> On 2018-03-13 09:00, teor wrote:
>>> 2. What analysis can the metrics team do to help with PrivCount
>>> design/development? There's something in the notes about flags changing
>>> in 24 hour periods or possible partition of relays. Can you elaborate
>>> and make these questions a lot more concrete? Maybe this is something I
>>> can do in the next few days, with enough time for you to discuss more
>>> with irl while you're in Rome?
>>
>> We want to partition the reporting relays into 3 groups at random.
>> (Or maybe some other number: there is a tradeoff between the number of
>> groups, which resists manipulation by a single relay, and the quality of the
>> resulting statistic.)
>>
>> If we select relays from the consensus at random, do we get a roughly
>> even distribution of consensus weight, guard weight, middle weight, and
>> exit weight?
>>
>> What if we only have 5% of relays reporting statistics?
>> Can we still get roughly even total partition weights at random?
>> (Please choose relays on the latest tor versions, because they will be the
>> first to deploy PrivCount.)

Here's a graph (with and without annotations):

https://people.torproject.org/~karsten/volatile/partitions-2018-03-13.pdf

https://people.torproject.org/~karsten/volatile/partitions-2018-03-13-annotated.pdf

Let me know if this makes sense, or which parameters I should tweak.
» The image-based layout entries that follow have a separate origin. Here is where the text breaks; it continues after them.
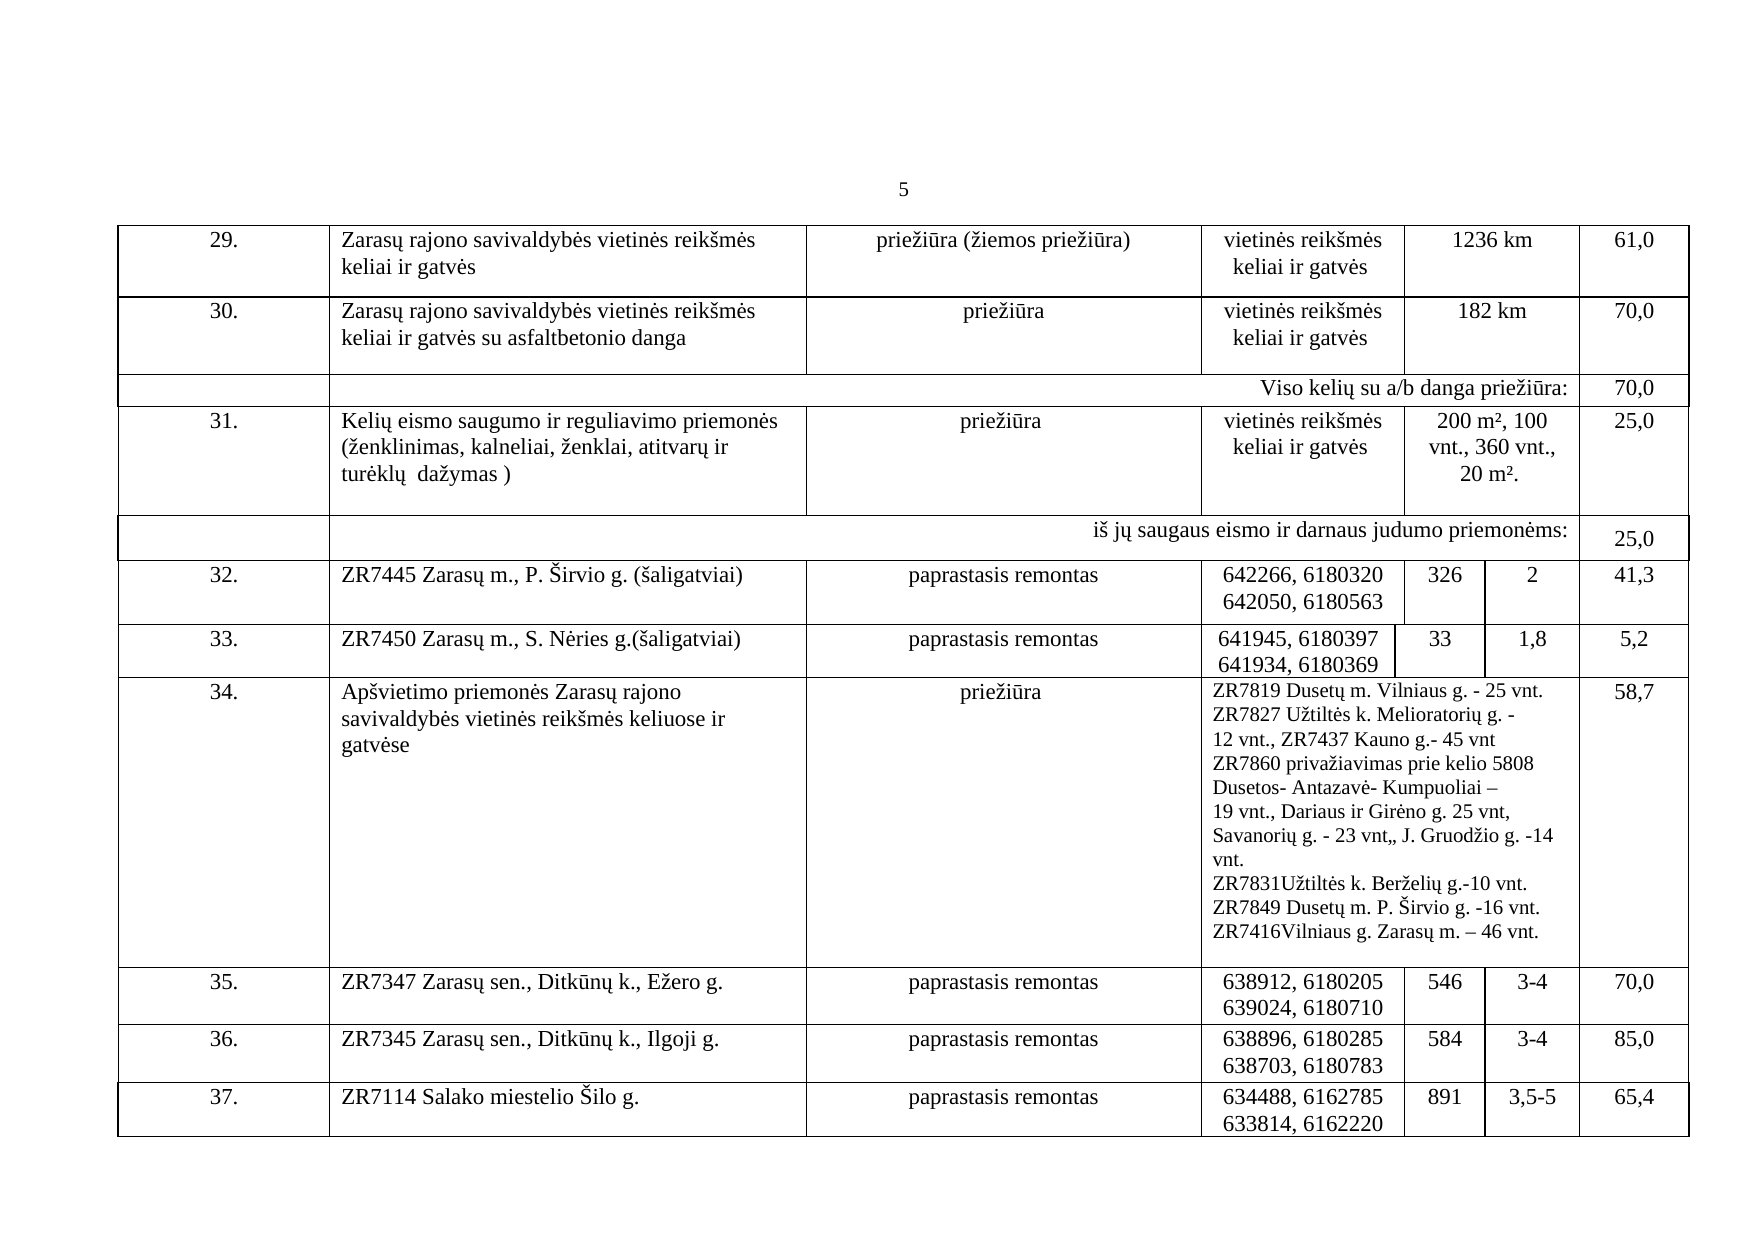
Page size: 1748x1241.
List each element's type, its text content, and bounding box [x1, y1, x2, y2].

table_cell paprastasis remontas [807, 561, 1201, 623]
table_cell Viso kelių su a/b danga priežiūra: [330, 375, 1579, 406]
table_cell 70,0 [1580, 968, 1688, 1024]
table_cell 58,7 [1580, 678, 1688, 967]
table_cell 638912, 6180205 639024, 6180710 [1202, 968, 1404, 1024]
table_cell 34. [119, 678, 329, 967]
table_cell paprastasis remontas [807, 968, 1201, 1024]
table_cell 3-4 [1486, 1025, 1579, 1082]
table_cell vietinės reikšmės keliai ir gatvės [1202, 226, 1404, 296]
table_cell priežiūra (žiemos priežiūra) [807, 226, 1201, 296]
table_cell 35. [119, 968, 329, 1024]
table_cell priežiūra [807, 407, 1201, 515]
table_cell ZR7347 Zarasų sen., Ditkūnų k., Ežero g. [330, 968, 806, 1024]
table_cell 584 [1405, 1025, 1484, 1082]
table_cell ZR7345 Zarasų sen., Ditkūnų k., Ilgoji g. [330, 1025, 806, 1082]
table_cell 3,5-5 [1486, 1083, 1579, 1136]
table_cell 36. [119, 1025, 329, 1082]
table_cell paprastasis remontas [807, 1025, 1201, 1082]
table_cell 1236 km [1405, 226, 1579, 296]
table_cell 37. [119, 1083, 329, 1136]
table_cell 25,0 [1580, 516, 1688, 560]
table_cell iš jų saugaus eismo ir darnaus judumo priemonėms: [330, 516, 1579, 560]
table_cell 638896, 6180285 638703, 6180783 [1202, 1025, 1404, 1082]
table_cell ZR7819 Dusetų m. Vilniaus g. - 25 vnt. ZR7827 Užtiltės k. Melioratorių g. - 12 vnt., ZR7437 Kauno g.- 45 vnt ZR7860 privažiavimas prie kelio 5808 Dusetos- Antazavė- Kumpuoliai – 19 vnt., Dariaus ir Girėno g. 25 vnt, Savanorių g. - 23 vnt„ J. Gruodžio g. -14 vnt. ZR7831Užtiltės k. Berželių g.-10 vnt. ZR7849 Dusetų m. P. Širvio g. -16 vnt. ZR7416Vilniaus g. Zarasų m. – 46 vnt. [1202, 678, 1579, 967]
table_cell 546 [1405, 968, 1484, 1024]
table_cell 33. [119, 625, 329, 677]
table_cell 634488, 6162785 633814, 6162220 [1202, 1083, 1404, 1136]
table_cell 3-4 [1486, 968, 1579, 1024]
table_cell paprastasis remontas [807, 625, 1201, 677]
table_cell vietinės reikšmės keliai ir gatvės [1202, 298, 1404, 373]
table_cell 25,0 [1580, 407, 1688, 515]
table_cell paprastasis remontas [807, 1083, 1201, 1136]
table_cell Kelių eismo saugumo ir reguliavimo priemonės (ženklinimas, kalneliai, ženklai, atitvarų ir turėklų dažymas ) [330, 407, 806, 515]
table_cell 65,4 [1580, 1083, 1688, 1136]
table_cell 1,8 [1486, 625, 1579, 677]
table_cell ZR7450 Zarasų m., S. Nėries g.(šaligatviai) [330, 625, 806, 677]
table_cell 33 [1396, 625, 1484, 677]
table_cell 31. [119, 407, 329, 515]
table_cell 891 [1405, 1083, 1484, 1136]
table_cell ZR7114 Salako miestelio Šilo g. [330, 1083, 806, 1136]
table_cell 200 m², 100 vnt., 360 vnt., 20 m². [1405, 407, 1579, 515]
table_cell 326 [1405, 561, 1484, 623]
table_cell 85,0 [1580, 1025, 1688, 1082]
table_cell [119, 375, 329, 406]
table_cell 642266, 6180320 642050, 6180563 [1202, 561, 1404, 623]
table_cell Zarasų rajono savivaldybės vietinės reikšmės keliai ir gatvės [330, 226, 806, 296]
table_cell priežiūra [807, 678, 1201, 967]
table_cell 2 [1486, 561, 1579, 623]
table_cell priežiūra [807, 298, 1201, 373]
table_cell vietinės reikšmės keliai ir gatvės [1202, 407, 1404, 515]
table_cell 29. [119, 226, 329, 296]
table_cell 32. [119, 561, 329, 623]
table_cell Zarasų rajono savivaldybės vietinės reikšmės keliai ir gatvės su asfaltbetonio danga [330, 298, 806, 373]
table_cell 641945, 6180397 641934, 6180369 [1202, 625, 1394, 677]
table_cell 41,3 [1580, 561, 1688, 623]
table_cell 61,0 [1580, 226, 1688, 296]
table_cell 70,0 [1580, 375, 1688, 406]
table_cell 70,0 [1580, 298, 1688, 373]
table_cell 182 km [1405, 298, 1579, 373]
table_cell 30. [119, 298, 329, 373]
table_cell Apšvietimo priemonės Zarasų rajono savivaldybės vietinės reikšmės keliuose ir gatvėse [330, 678, 806, 967]
table_cell [119, 516, 329, 560]
table_cell ZR7445 Zarasų m., P. Širvio g. (šaligatviai) [330, 561, 806, 623]
table_cell 5,2 [1580, 625, 1688, 677]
For
example:

- Different number of groups (currently 3).
- Different number of simulations (currently 1000).
- Different number of consensuses as input (currently 1).

>> If we can't get even partitions by choosing relays at random, we will need
>> to choose partitions weighted by consensus weight. Let's decide if we
>> want to do that analysis after we see the initial results.

Let me know if you want me to try out a different algorithm. The current
algorithm simply assigns relays to groups at random.